> **Task description**
The line with "- ~~No dependencies~~ (moment.js)" marks where to begin. Please copy it and each line after it to the end of the records below, exactly.

[Stored data]
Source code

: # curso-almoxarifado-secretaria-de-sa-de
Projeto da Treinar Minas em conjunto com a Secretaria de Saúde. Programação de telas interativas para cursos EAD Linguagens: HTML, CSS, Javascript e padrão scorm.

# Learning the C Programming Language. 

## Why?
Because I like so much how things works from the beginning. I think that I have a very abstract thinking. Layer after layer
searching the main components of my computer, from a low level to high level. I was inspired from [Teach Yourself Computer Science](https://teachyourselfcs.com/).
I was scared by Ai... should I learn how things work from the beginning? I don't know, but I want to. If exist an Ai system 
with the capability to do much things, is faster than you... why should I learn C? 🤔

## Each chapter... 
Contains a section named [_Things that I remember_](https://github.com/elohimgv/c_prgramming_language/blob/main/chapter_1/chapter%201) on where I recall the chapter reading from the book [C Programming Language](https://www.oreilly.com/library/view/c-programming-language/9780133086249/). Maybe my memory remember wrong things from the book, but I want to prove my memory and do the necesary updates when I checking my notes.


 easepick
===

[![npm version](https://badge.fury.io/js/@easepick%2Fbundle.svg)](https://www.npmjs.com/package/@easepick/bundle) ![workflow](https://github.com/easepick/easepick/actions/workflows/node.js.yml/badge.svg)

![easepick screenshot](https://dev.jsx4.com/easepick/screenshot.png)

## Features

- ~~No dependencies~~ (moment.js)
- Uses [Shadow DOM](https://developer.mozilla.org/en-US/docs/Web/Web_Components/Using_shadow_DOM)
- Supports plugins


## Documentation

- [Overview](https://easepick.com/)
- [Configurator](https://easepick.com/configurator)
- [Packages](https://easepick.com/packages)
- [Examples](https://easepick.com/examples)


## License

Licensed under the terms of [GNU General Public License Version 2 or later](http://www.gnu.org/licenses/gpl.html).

> **Reply to the task**
- ~~No dependencies~~ (moment.js)
- Uses [Shadow DOM](https://developer.mozilla.org/en-US/docs/Web/Web_Components/Using_shadow_DOM)
- Supports plugins


## Documentation

- [Overview](https://easepick.com/)
- [Configurator](https://easepick.com/configurator)
- [Packages](https://easepick.com/packages)
- [Examples](https://easepick.com/examples)


## License

Licensed under the terms of [GNU General Public License Version 2 or later](http://www.gnu.org/licenses/gpl.html).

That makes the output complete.